Personal information
- Born: December 13, 1976 (age 48) Harvey, Illinois, U.S.
- Height: 6 ft 1 in (1.85 m)
- Weight: 245 lb (111 kg)

Career information
- High school: Thornton (Harvey)
- College: Northwestern
- NFL draft: 1999: 2nd round, 35th overall pick

Career history
- Philadelphia Eagles (1999–2002); Cleveland Browns (2003–2004); New York Jets (2005); New England Patriots (2006);

Awards and highlights
- 2× First-team All-Big Ten (1997, 1998);

Career NFL statistics
- Total tackles: 277
- Sacks: 2.0
- Forced fumbles: 5
- Fumble recoveries: 3
- Interceptions: 1
- Stats at Pro Football Reference

= Barry Gardner =

American football player (born 1976)

Barry Allan Gardner (born December 13, 1976) is an American former professional football player who was a linebacker in the National Football League (NFL). He was selected in the second round of the 1999 NFL draft with the 35th overall pick.
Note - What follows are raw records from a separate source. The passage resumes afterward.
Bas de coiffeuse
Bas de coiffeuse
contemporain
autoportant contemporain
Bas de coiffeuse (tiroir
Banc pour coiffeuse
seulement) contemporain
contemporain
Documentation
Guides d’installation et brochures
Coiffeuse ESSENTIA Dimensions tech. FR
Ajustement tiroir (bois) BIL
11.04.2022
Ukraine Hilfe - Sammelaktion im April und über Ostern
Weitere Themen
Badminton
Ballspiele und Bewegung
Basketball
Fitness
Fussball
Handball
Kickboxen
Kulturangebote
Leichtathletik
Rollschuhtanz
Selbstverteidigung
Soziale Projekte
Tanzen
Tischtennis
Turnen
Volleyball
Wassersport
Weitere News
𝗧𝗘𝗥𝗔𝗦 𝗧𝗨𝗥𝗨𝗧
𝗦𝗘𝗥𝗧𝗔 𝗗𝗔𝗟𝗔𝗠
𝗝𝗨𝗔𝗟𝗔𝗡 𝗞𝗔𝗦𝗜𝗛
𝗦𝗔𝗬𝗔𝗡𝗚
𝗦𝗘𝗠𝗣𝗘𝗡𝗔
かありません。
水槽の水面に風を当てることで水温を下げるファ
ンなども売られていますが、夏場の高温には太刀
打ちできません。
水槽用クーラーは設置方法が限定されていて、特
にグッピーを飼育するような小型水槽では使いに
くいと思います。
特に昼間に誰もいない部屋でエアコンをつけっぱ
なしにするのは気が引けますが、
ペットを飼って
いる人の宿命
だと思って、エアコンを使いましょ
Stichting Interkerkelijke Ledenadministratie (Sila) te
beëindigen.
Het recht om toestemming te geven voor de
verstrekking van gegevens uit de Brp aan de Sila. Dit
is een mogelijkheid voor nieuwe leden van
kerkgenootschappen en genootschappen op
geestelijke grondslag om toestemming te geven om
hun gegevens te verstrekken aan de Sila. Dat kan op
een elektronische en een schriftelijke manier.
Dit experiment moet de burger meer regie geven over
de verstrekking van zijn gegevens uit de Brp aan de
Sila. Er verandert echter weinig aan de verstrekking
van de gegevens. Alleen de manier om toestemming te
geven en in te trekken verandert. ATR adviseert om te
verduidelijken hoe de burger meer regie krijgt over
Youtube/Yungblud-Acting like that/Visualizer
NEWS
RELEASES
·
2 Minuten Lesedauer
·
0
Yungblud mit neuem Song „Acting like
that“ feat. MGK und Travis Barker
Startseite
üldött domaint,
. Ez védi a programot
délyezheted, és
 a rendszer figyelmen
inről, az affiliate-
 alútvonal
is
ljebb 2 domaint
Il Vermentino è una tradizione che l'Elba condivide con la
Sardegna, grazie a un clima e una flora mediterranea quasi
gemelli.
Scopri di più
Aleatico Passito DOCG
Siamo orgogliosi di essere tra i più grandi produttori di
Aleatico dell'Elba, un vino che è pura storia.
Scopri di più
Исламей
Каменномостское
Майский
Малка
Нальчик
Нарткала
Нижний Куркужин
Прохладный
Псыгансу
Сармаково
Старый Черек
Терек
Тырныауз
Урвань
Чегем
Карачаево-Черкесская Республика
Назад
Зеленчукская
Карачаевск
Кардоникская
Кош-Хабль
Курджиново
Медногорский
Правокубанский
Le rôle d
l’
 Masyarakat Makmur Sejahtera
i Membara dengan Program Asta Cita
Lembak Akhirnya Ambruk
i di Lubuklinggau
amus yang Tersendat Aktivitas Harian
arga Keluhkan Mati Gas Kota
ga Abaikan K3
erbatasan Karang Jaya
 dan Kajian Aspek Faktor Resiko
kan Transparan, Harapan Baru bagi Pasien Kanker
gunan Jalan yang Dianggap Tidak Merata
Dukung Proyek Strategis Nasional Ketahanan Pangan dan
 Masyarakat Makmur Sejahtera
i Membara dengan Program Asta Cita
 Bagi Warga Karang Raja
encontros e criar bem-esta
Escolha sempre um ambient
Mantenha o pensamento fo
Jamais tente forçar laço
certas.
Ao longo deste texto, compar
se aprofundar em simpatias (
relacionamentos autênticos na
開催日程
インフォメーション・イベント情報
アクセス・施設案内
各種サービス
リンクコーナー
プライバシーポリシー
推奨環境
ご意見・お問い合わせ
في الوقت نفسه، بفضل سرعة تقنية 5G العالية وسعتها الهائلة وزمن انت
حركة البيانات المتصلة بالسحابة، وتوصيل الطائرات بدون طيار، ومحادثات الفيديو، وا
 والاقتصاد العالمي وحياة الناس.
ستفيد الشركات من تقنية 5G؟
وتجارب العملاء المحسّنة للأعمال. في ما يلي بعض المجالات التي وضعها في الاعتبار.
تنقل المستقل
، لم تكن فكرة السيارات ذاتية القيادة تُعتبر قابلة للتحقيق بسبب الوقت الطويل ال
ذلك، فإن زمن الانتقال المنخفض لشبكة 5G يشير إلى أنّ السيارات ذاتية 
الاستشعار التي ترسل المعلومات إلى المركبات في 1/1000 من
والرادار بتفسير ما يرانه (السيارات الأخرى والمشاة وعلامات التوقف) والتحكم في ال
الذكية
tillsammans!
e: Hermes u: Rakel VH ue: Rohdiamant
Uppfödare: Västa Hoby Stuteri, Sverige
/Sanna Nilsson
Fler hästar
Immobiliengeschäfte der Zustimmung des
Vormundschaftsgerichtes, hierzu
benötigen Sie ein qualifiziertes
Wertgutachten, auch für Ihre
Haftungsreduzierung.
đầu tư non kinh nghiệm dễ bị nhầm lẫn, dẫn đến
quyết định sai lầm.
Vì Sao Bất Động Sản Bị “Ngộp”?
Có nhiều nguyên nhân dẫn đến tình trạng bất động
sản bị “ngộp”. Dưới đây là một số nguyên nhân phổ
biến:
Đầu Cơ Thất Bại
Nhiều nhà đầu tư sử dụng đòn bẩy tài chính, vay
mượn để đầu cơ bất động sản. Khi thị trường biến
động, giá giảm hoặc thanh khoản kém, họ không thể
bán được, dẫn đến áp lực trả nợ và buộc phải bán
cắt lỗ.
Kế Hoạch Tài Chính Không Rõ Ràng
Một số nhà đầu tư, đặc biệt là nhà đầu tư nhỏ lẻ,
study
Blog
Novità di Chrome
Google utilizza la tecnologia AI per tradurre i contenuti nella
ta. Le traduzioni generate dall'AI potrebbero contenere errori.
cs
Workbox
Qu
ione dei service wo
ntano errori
Gardner was an eight-year veteran and played for the Philadelphia Eagles, Cleveland Browns, New York Jets, and New England Patriots. Gardner has primarily been used and known around the league as a solid special teams player. He graduated from Thornton Township High School, then played college football for the Northwestern Wildcats.

Gardner filed bankruptcy in March 2025.